Unveiling the Intricate Causal Nexus Between 91 Circulating Inflammatory Proteins and Perianal Abscess Through a Comprehensive Bidirectional Two‐Sample Mendelian Randomization Analysis
Health Science Reports, 2025
Wang Z., Chen T., Shi H., Zhang X., Yang W.
| Disease area | Application area | Sample type | Products |
|---|---|---|---|
Infectious Diseases | Pathophysiology | Plasma |  Olink Target 96 |
Abstract
Background
The link between circulating inflammatory proteins and perianal abscess remains uncertain. This study utilized the Mendelian randomization approach to examine the potential causality of 91 circulating inflammatory proteins in relation to perianal abscess (PA) and assessed the bidirectionality of these causal effects.
Methods
We conducted analyses using Genome‐wide Association Studies (GWAS) summary statistics for 91 circulating inflammatory proteins, sourced from 11 cohorts with a combined total of 14,824 participants. Genetic associations for PA were taken from the FinnGen Consortium R9 data, consisting of 2595 PA cases and 301,931 control individuals. Two‐sample Mendelian randomization (MR) analysis was utilized to investigate the causal links between these inflammatory proteins and PA. To validate the reliability of our MR findings, sensitivity analyses were carried out.
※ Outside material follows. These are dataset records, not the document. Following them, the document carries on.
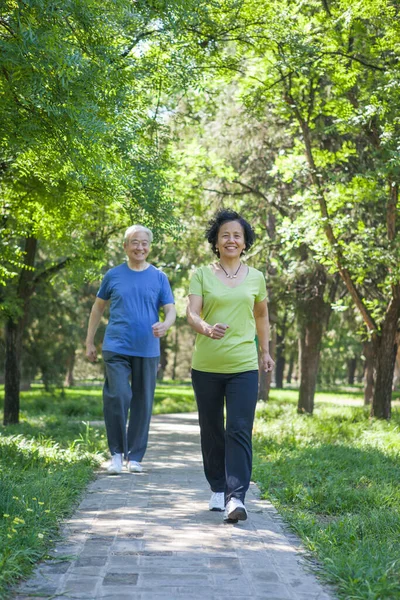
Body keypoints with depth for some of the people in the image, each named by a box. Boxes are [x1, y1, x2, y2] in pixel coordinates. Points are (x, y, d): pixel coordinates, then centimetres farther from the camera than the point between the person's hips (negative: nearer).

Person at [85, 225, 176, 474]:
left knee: (143, 403, 6)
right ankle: (117, 452, 3)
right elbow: (98, 308, 14)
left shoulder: (159, 277, 5)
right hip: (116, 348, -1)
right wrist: (90, 342, 11)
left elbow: (171, 310, 2)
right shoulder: (114, 275, 6)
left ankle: (135, 456, 17)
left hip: (148, 350, 1)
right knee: (117, 397, -13)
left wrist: (165, 325, -22)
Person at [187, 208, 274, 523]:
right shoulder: (202, 275, 1)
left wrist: (265, 350, 25)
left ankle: (236, 497, -15)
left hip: (244, 366, 0)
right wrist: (207, 329, -30)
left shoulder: (256, 278, 7)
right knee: (211, 431, 10)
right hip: (206, 366, 0)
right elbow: (192, 313, -9)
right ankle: (217, 489, 25)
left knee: (239, 431, -11)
Furthermore, reverse Mendelian randomization was employed to assess whether there is evidence for a reciprocal causal effect.
Results
Employing the inverse‐variance weighted (IVW) approach, our findings identified 7 circulating inflammatory proteins with a potential causal link to PA. Notably, increased levels of interleukin‐18 receptor 1 (OR = 1.10, 95% CI 1.01–1.19, p = 0.039), interleukin‐33 (OR = 1.31, 95% CI 1.10–1.56, p = 0.002), interleukin‐7 (OR = 1.32, 95% CI 1.06–1.64, p = 0.014), and tumor necrosis factor ligand superfamily member 12 (OR = 1.16, 95% CI 1.01–1.32, p = 0.032) showed associations with increased risk for PA. Conversely, higher levels of T‐cell surface glycoprotein CD6 isoform (OR = 0.81, 95% CI 0.68–0.98, p = 0.026), interleukin‐2 (OR = 0.80, 95% CI 0.66–0.97, p = 0.026), and programmed cell death 1 ligand 1 (OR = 0.84, 95% CI 0.70–1.00, p = 0.047) appeared to have protective effects against this condition. Additionally, our analysis has not found any evidence to suggest a reverse causal relationship between PA and the 7 specific inflammatory factors studied.
Conclusions
Our Mendelian randomization analysis identifies a probable causal association involving 91 circulating inflammatory proteins and the risk of PA development.